32 CUDA Cores per Streaming Multiprocessor (SM)
32 fp32 ops/clock
16 fp64 ops/clock
32 int32 ops/clock
2 Warp schedulers per SM
1,536 concurrent threads
4 special–‐function units
64KB shared memory + L1 cache
32K 32–‐bit registers

Fermi GPUs have as many as 16 SMs
24,576 concurrent threads "

I can’t figure out how 1,536 is obtained.
Even though I have read the whitepaper: NVIDIA’s Next Generation CUDATM Compute Architecture: Fermi.
Is the number of concurrent threads related to the number of warp schedulers?
In my view, the number is determined by the hardware computer resources.

Thanks in advance.


The number 1536 is for SM. Each SM can run 48 warps of 32 threads (48*32=1536).

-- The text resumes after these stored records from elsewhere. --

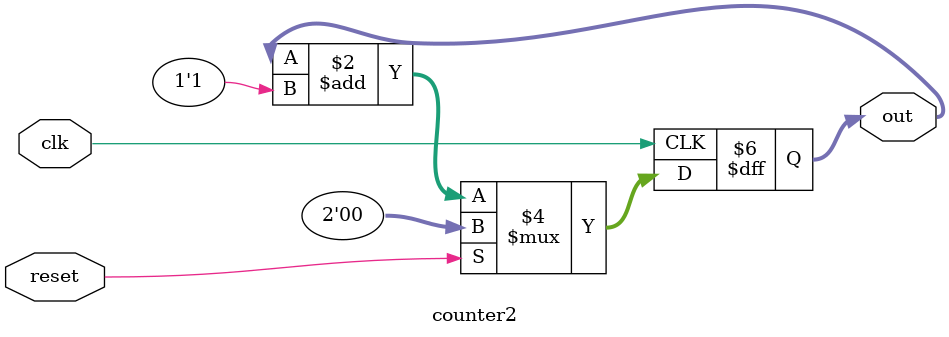
<source format=v>
`timescale 1ns / 1ps


module counter2(clk, reset, out);
    input clk, reset;
    output [1:0]out;
    reg [1:0]out;
    
    always @(posedge clk)  //ÉÏÉýÑØÓÐÐ§
      begin
        if(reset)  //ÖÃÁãÐÅºÅ
          out<=0;
        else
        out<=out+1'b1;
      end
endmodule

</source>
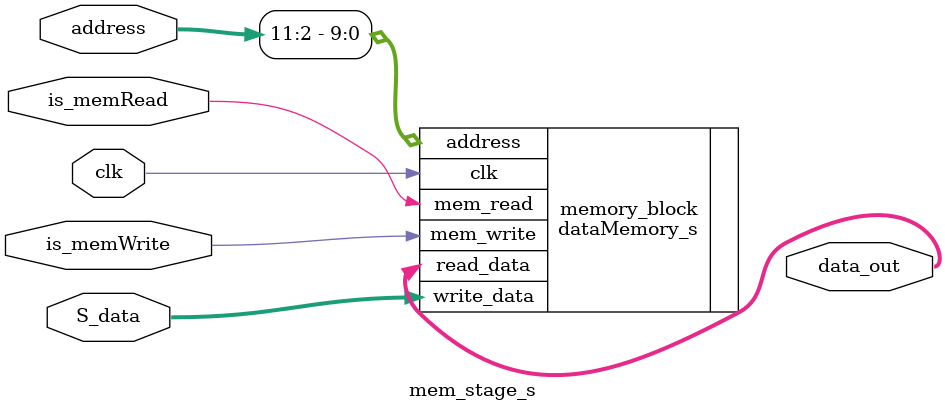
<source format=sv>
`timescale 1ns / 1ps

module mem_stage_s(
        input  logic        clk,
        input  logic        is_memRead,
        input  logic        is_memWrite,
        input  logic [31:0] address,
        input  logic [31:0] S_data,
        output logic [31:0] data_out  
    );
    
    // Instantiate data memory
    dataMemory_s memory_block (
        .clk(clk),
        .mem_read(is_memRead),
        .mem_write(is_memWrite),
        .address(address[11:2]),
        .write_data(S_data),
        // output
        .read_data(data_out)
    );
    
endmodule

</source>
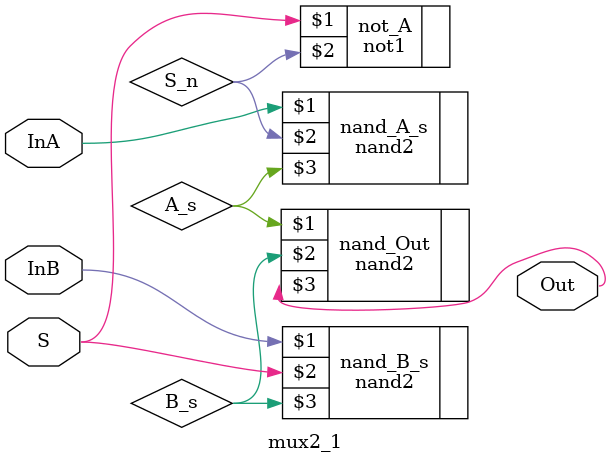
<source format=v>
/*
    CS/ECE 552 Spring '20
    Homework #1, Problem 1

    2-1 mux template
*/
module mux2_1(InA, InB, S, Out);
    input   InA, InB;
    input   S;
    output  Out;

    wire S_n, A_s, B_s;

    not1 not_A(S, S_n);

    nand2 nand_A_s(InA, S_n, A_s),
          nand_B_s(InB, S, B_s),
          nand_Out(A_s, B_s, Out);

endmodule

</source>
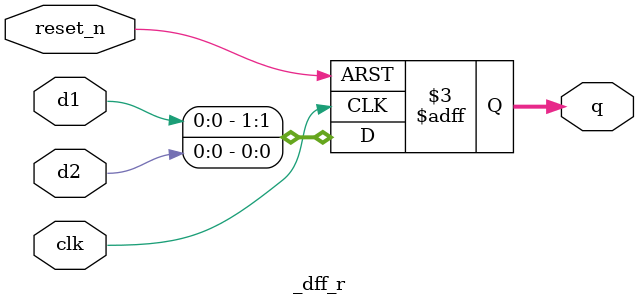
<source format=v>
module _dff_r(clk, reset_n, d1, d2, q);				// resettable flip flop
	input clk, reset_n;										// 2 inputs
	input d1,d2;												// 2 inputs
	output [1:0] q;											// 2bits output
	reg [1:0] q;												// 2bits reg
	
	always @ (posedge clk or negedge reset_n)			// whenever clk is rising edge or reset_n is falling edge
	begin
		if(reset_n == 0)	q <= 2'b0;						// if reset = 0, q is always 0
		else 					q <={d1,d2};					// otherwise, q={d1,d2}
	end
	
endmodule

</source>
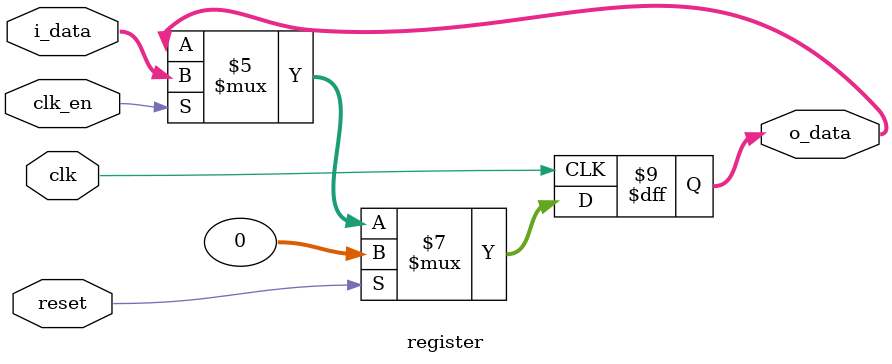
<source format=sv>
`timescale 1 ns / 1 ps

module register
  #(
    parameter WORD_WIDTH  = 32,
    parameter RESET_VALUE = 0
    )
    (
     input logic                   clk,
     input logic                   clk_en,
     input logic                   reset,
     input logic [WORD_WIDTH-1:0]  i_data,
     output logic [WORD_WIDTH-1:0] o_data
     );

    initial begin
        o_data = RESET_VALUE;
    end

    always_ff @(posedge clk) begin
        if (clk_en == 1'b1) begin
            o_data <= i_data;
        end

        if (reset == 1'b1) begin
            o_data <= RESET_VALUE;
        end
    end

`ifdef FORMAL
    logic	f_past_valid;

    initial begin
        f_past_valid = 0;
    end

    always @(posedge clk)
      f_past_valid <= 1;

    // test reset works
    always @(posedge clk)
      if (f_past_valid && $past(reset))
	assert(o_data == RESET_VALUE);

    // test if !clk_en, nothing changes
    always @(posedge clk)
      if (f_past_valid && !$past(clk_en) && !$past(reset))
        assert($stable(o_data));

    // test we logicister
    always @(posedge clk)
      if (f_past_valid && !$past(reset) && $past(clk_en))
        assert(o_data == $past(i_data));

`endif

endmodule

</source>
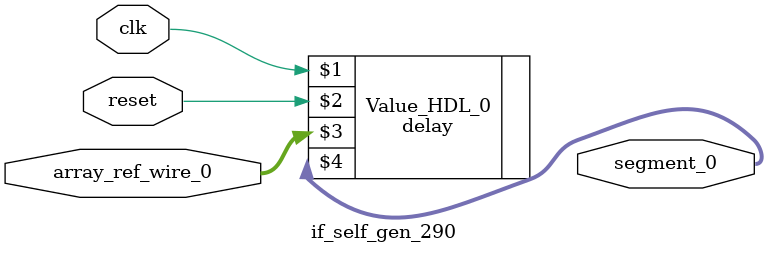
<source format=v>
module if_self_gen_290( input clk, input reset, input [31:0]array_ref_wire_0, output [31:0]segment_0); 
	wire [31:0]segment_0;
	//Proceed with segment_0 = array_ref_wire_0
	delay Value_HDL_0 ( clk, reset, array_ref_wire_0, segment_0);
endmodule
</source>
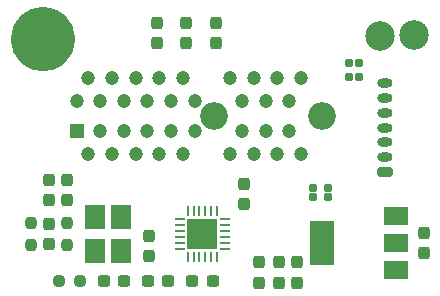
<source format=gbr>
%TF.GenerationSoftware,KiCad,Pcbnew,8.0.3*%
%TF.CreationDate,2024-06-23T17:04:57+02:00*%
%TF.ProjectId,Interface,496e7465-7266-4616-9365-2e6b69636164,rev?*%
%TF.SameCoordinates,Original*%
%TF.FileFunction,Soldermask,Top*%
%TF.FilePolarity,Negative*%
%FSLAX46Y46*%
G04 Gerber Fmt 4.6, Leading zero omitted, Abs format (unit mm)*
G04 Created by KiCad (PCBNEW 8.0.3) date 2024-06-23 17:04:57*
%MOMM*%
%LPD*%
G01*
G04 APERTURE LIST*
G04 Aperture macros list*
%AMRoundRect*
0 Rectangle with rounded corners*
0 $1 Rounding radius*
0 $2 $3 $4 $5 $6 $7 $8 $9 X,Y pos of 4 corners*
0 Add a 4 corners polygon primitive as box body*
4,1,4,$2,$3,$4,$5,$6,$7,$8,$9,$2,$3,0*
0 Add four circle primitives for the rounded corners*
1,1,$1+$1,$2,$3*
1,1,$1+$1,$4,$5*
1,1,$1+$1,$6,$7*
1,1,$1+$1,$8,$9*
0 Add four rect primitives between the rounded corners*
20,1,$1+$1,$2,$3,$4,$5,0*
20,1,$1+$1,$4,$5,$6,$7,0*
20,1,$1+$1,$6,$7,$8,$9,0*
20,1,$1+$1,$8,$9,$2,$3,0*%
G04 Aperture macros list end*
%ADD10C,2.750000*%
%ADD11RoundRect,0.237500X-0.237500X0.300000X-0.237500X-0.300000X0.237500X-0.300000X0.237500X0.300000X0*%
%ADD12C,2.500000*%
%ADD13RoundRect,0.237500X0.250000X0.237500X-0.250000X0.237500X-0.250000X-0.237500X0.250000X-0.237500X0*%
%ADD14R,2.000000X1.500000*%
%ADD15R,2.000000X3.800000*%
%ADD16RoundRect,0.237500X0.300000X0.237500X-0.300000X0.237500X-0.300000X-0.237500X0.300000X-0.237500X0*%
%ADD17RoundRect,0.237500X0.237500X-0.250000X0.237500X0.250000X-0.237500X0.250000X-0.237500X-0.250000X0*%
%ADD18RoundRect,0.237500X0.237500X-0.300000X0.237500X0.300000X-0.237500X0.300000X-0.237500X-0.300000X0*%
%ADD19R,1.725000X2.100000*%
%ADD20RoundRect,0.237500X-0.237500X0.250000X-0.237500X-0.250000X0.237500X-0.250000X0.237500X0.250000X0*%
%ADD21RoundRect,0.160000X-0.197500X-0.160000X0.197500X-0.160000X0.197500X0.160000X-0.197500X0.160000X0*%
%ADD22RoundRect,0.160000X-0.160000X0.197500X-0.160000X-0.197500X0.160000X-0.197500X0.160000X0.197500X0*%
%ADD23RoundRect,0.062500X-0.350000X-0.062500X0.350000X-0.062500X0.350000X0.062500X-0.350000X0.062500X0*%
%ADD24RoundRect,0.062500X-0.062500X-0.350000X0.062500X-0.350000X0.062500X0.350000X-0.062500X0.350000X0*%
%ADD25R,2.600000X2.600000*%
%ADD26RoundRect,0.237500X-0.300000X-0.237500X0.300000X-0.237500X0.300000X0.237500X-0.300000X0.237500X0*%
%ADD27C,3.200000*%
%ADD28C,2.350000*%
%ADD29R,1.200000X1.200000*%
%ADD30C,1.200000*%
%ADD31RoundRect,0.200000X0.450000X-0.200000X0.450000X0.200000X-0.450000X0.200000X-0.450000X-0.200000X0*%
%ADD32O,1.300000X0.800000*%
G04 APERTURE END LIST*
D10*
X103875000Y-77500000D02*
G75*
G02*
X101125000Y-77500000I-1375000J0D01*
G01*
X101125000Y-77500000D02*
G75*
G02*
X103875000Y-77500000I1375000J0D01*
G01*
D11*
%TO.C,C15*%
X112125000Y-76112499D03*
X112125000Y-77837501D03*
%TD*%
%TO.C,C14*%
X114635000Y-76112499D03*
X114635000Y-77837501D03*
%TD*%
%TO.C,C13*%
X117145000Y-76112499D03*
X117145000Y-77837501D03*
%TD*%
D12*
%TO.C,TP2*%
X133875000Y-77175000D03*
%TD*%
%TO.C,TP1*%
X131000000Y-77200000D03*
%TD*%
D13*
%TO.C,R1*%
X105662500Y-98000000D03*
X103837500Y-98000000D03*
%TD*%
D14*
%TO.C,U1*%
X132400000Y-97050000D03*
X132400000Y-94750000D03*
D15*
X126100000Y-94750000D03*
D14*
X132400000Y-92450000D03*
%TD*%
D16*
%TO.C,C2*%
X113112500Y-98000000D03*
X111387500Y-98000000D03*
%TD*%
D17*
%TO.C,R2*%
X101500000Y-94912500D03*
X101500000Y-93087500D03*
%TD*%
D18*
%TO.C,C7*%
X103000000Y-91112500D03*
X103000000Y-89387500D03*
%TD*%
D19*
%TO.C,Y1*%
X106912500Y-92550000D03*
X106912500Y-95450000D03*
X109087500Y-95450000D03*
X109087500Y-92550000D03*
%TD*%
D20*
%TO.C,R3*%
X104500000Y-93087500D03*
X104500000Y-94912500D03*
%TD*%
D18*
%TO.C,C9*%
X119500000Y-91462500D03*
X119500000Y-89737500D03*
%TD*%
D11*
%TO.C,C11*%
X103000000Y-93137500D03*
X103000000Y-94862500D03*
%TD*%
D21*
%TO.C,R5*%
X125402500Y-90875000D03*
X126597500Y-90875000D03*
%TD*%
D11*
%TO.C,C6*%
X120750000Y-96387500D03*
X120750000Y-98112500D03*
%TD*%
D22*
%TO.C,R6*%
X128425000Y-79502500D03*
X128425000Y-80697500D03*
%TD*%
D11*
%TO.C,C5*%
X122500000Y-96387500D03*
X122500000Y-98112500D03*
%TD*%
D22*
%TO.C,R7*%
X129225000Y-79502500D03*
X129225000Y-80697500D03*
%TD*%
D23*
%TO.C,IC1*%
X114062500Y-92750000D03*
X114062500Y-93250000D03*
X114062500Y-93750000D03*
X114062500Y-94250000D03*
X114062500Y-94750000D03*
X114062500Y-95250000D03*
D24*
X114750000Y-95937500D03*
X115250000Y-95937500D03*
X115750000Y-95937500D03*
X116250000Y-95937500D03*
X116750000Y-95937500D03*
X117250000Y-95937500D03*
D23*
X117937500Y-95250000D03*
X117937500Y-94750000D03*
X117937500Y-94250000D03*
X117937500Y-93750000D03*
X117937500Y-93250000D03*
X117937500Y-92750000D03*
D24*
X117250000Y-92062500D03*
X116750000Y-92062500D03*
X116250000Y-92062500D03*
X115750000Y-92062500D03*
X115250000Y-92062500D03*
X114750000Y-92062500D03*
D25*
X116000000Y-94000000D03*
%TD*%
D11*
%TO.C,C12*%
X111500000Y-94137500D03*
X111500000Y-95862500D03*
%TD*%
%TO.C,C10*%
X134750000Y-93887500D03*
X134750000Y-95612500D03*
%TD*%
D21*
%TO.C,R4*%
X125402500Y-90075000D03*
X126597500Y-90075000D03*
%TD*%
D16*
%TO.C,C1*%
X109362500Y-98000000D03*
X107637500Y-98000000D03*
%TD*%
D26*
%TO.C,C3*%
X115137500Y-98000000D03*
X116862500Y-98000000D03*
%TD*%
D11*
%TO.C,C4*%
X124000000Y-96387500D03*
X124000000Y-98112500D03*
%TD*%
D18*
%TO.C,C8*%
X104500000Y-91112500D03*
X104500000Y-89387500D03*
%TD*%
D27*
%TO.C,H1*%
X102500000Y-77500000D03*
%TD*%
D28*
%TO.C,J2*%
X126150000Y-84000000D03*
X117000000Y-84000000D03*
D29*
X105350000Y-85250000D03*
D30*
X106350000Y-87250000D03*
X107350000Y-85250000D03*
X108350000Y-87250000D03*
X109350000Y-85250000D03*
X110350000Y-87250000D03*
X111350000Y-85250000D03*
X112350000Y-87250000D03*
X113350000Y-85250000D03*
X114350000Y-87250000D03*
X115350000Y-85250000D03*
X118350000Y-87250000D03*
X119350000Y-85250000D03*
X120350000Y-87250000D03*
X121350000Y-85250000D03*
X122350000Y-87250000D03*
X123350000Y-85250000D03*
X124350000Y-87250000D03*
X105350000Y-82750000D03*
X106350000Y-80750000D03*
X107350000Y-82750000D03*
X108350000Y-80750000D03*
X109350000Y-82750000D03*
X110350000Y-80750000D03*
X111350000Y-82750000D03*
X112350000Y-80750000D03*
X113350000Y-82750000D03*
X114350000Y-80750000D03*
X115350000Y-82750000D03*
X118350000Y-80750000D03*
X119350000Y-82750000D03*
X120350000Y-80750000D03*
X121350000Y-82750000D03*
X122350000Y-80750000D03*
X123350000Y-82750000D03*
X124350000Y-80750000D03*
%TD*%
D31*
%TO.C,J1*%
X131500000Y-88750000D03*
D32*
X131500000Y-87500000D03*
X131500000Y-86250000D03*
X131500000Y-85000000D03*
X131500000Y-83750000D03*
X131500000Y-82500000D03*
X131500000Y-81250000D03*
%TD*%
M02*

</source>
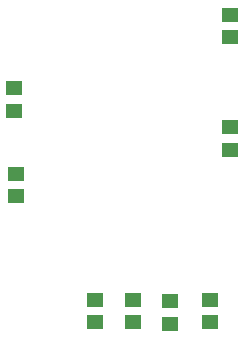
<source format=gbp>
G04*
G04 #@! TF.GenerationSoftware,Altium Limited,Altium Designer,21.9.2 (33)*
G04*
G04 Layer_Color=128*
%FSTAX24Y24*%
%MOIN*%
G70*
G04*
G04 #@! TF.SameCoordinates,D1A32080-4ACB-4024-A22C-927F9C0922C7*
G04*
G04*
G04 #@! TF.FilePolarity,Positive*
G04*
G01*
G75*
%ADD23R,0.0551X0.0472*%
D23*
X022905Y024196D02*
D03*
Y024944D02*
D03*
X024229Y024249D02*
D03*
Y024997D02*
D03*
X020405Y024246D02*
D03*
Y024994D02*
D03*
X017757Y028449D02*
D03*
Y029197D02*
D03*
X017705Y032044D02*
D03*
Y031296D02*
D03*
X021679Y024249D02*
D03*
Y024997D02*
D03*
X024907Y034497D02*
D03*
Y033749D02*
D03*
Y030747D02*
D03*
Y029999D02*
D03*
M02*

</source>
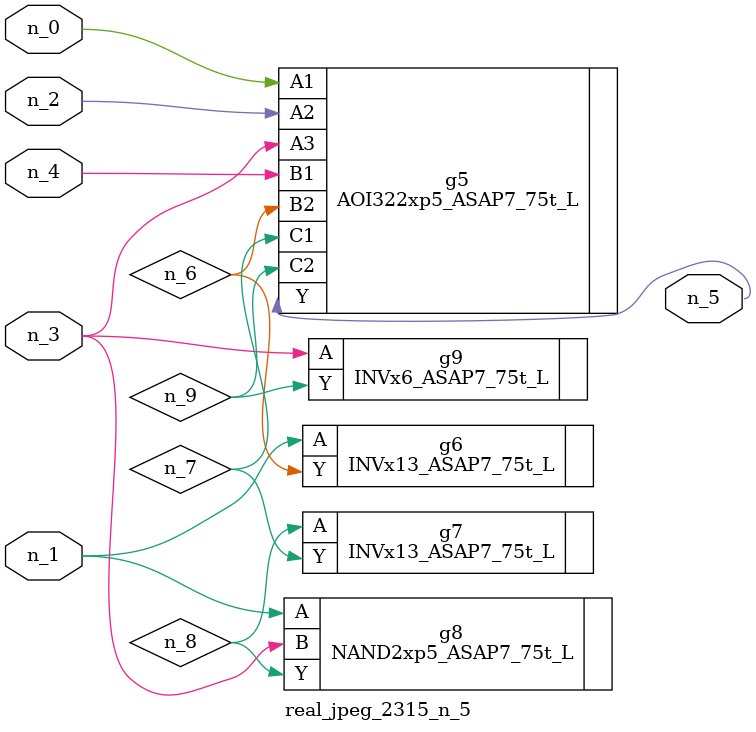
<source format=v>
module real_jpeg_2315_n_5 (n_4, n_0, n_1, n_2, n_3, n_5);

input n_4;
input n_0;
input n_1;
input n_2;
input n_3;

output n_5;

wire n_8;
wire n_6;
wire n_7;
wire n_9;

AOI322xp5_ASAP7_75t_L g5 ( 
.A1(n_0),
.A2(n_2),
.A3(n_3),
.B1(n_4),
.B2(n_6),
.C1(n_7),
.C2(n_9),
.Y(n_5)
);

INVx13_ASAP7_75t_L g6 ( 
.A(n_1),
.Y(n_6)
);

NAND2xp5_ASAP7_75t_L g8 ( 
.A(n_1),
.B(n_3),
.Y(n_8)
);

INVx6_ASAP7_75t_L g9 ( 
.A(n_3),
.Y(n_9)
);

INVx13_ASAP7_75t_L g7 ( 
.A(n_8),
.Y(n_7)
);


endmodule
</source>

In the document “NVIDIA CUDA C Programming Guide”

Appendix G. Compute Capabilities

G.1 Features and Technical Specifications

Warp Size: 32

Maximum number of resident warps per multiprocessor: 48 (2.x)

1536 = 32 * 48;

In the document, it reads that

“The multiprocessor creates, manages, schedules, and executes threads in groups of 32 parallel threads called warps.”

What does “schedule” mean here?

How long does one schedule occur?



“schedules” means that the multiprocessor decides the order of execution of each of the warps.

Question. If the MP executes threads in groups of 32’s… then the time for me to compute 33 threads == 64 threads?